[Text section]:

---

Playing for Their Nation: Baseball and the American Military during World War II

By Steven R. Bullock | Go to book overview

Chapter 1

Vitalizing Spirit Baseball in Morale Building and Militar y Training

America's involvement in World War II and the mobilization that it necessitated provided the impetus for an unprecedented explosion in military baseball. In 1939, before many Americans recognized the gravity of the escalating global conflict, the United States Army employed only 175,000 fighting men, and budget constraints necessitated the use of antiquated equipment throughout the armed forces. As the potential for entry into the war increased during 1941, the numbers of soldiers grew tenfold, and the American military machine gradually began to modernize and mobilize at a stunning rate that continued through the conclusion of the conflict. In the end, over fifteen million men and women filled the ranks of the U.S. Army, Navy, Marines, and Coast Guard with the express purpose of ending fascism and protecting American interests everywhere.

---

[Supplied data]:
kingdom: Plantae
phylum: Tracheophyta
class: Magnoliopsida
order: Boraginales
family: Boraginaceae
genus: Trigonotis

---

[Written exercise]: Return the part of the baseball excerpt from "America's involvement in" up to and including "American interests everywhere.", copied word for word. The items have nothing to do with the baseball excerpt.

[Expected answer]:
America's involvement in World War II and the mobilization that it necessitated provided the impetus for an unprecedented explosion in military baseball. In 1939, before many Americans recognized the gravity of the escalating global conflict, the United States Army employed only 175,000 fighting men, and budget constraints necessitated the use of antiquated equipment throughout the armed forces. As the potential for entry into the war increased during 1941, the numbers of soldiers grew tenfold, and the American military machine gradually began to modernize and mobilize at a stunning rate that continued through the conclusion of the conflict. In the end, over fifteen million men and women filled the ranks of the U.S. Army, Navy, Marines, and Coast Guard with the express purpose of ending fascism and protecting American interests everywhere.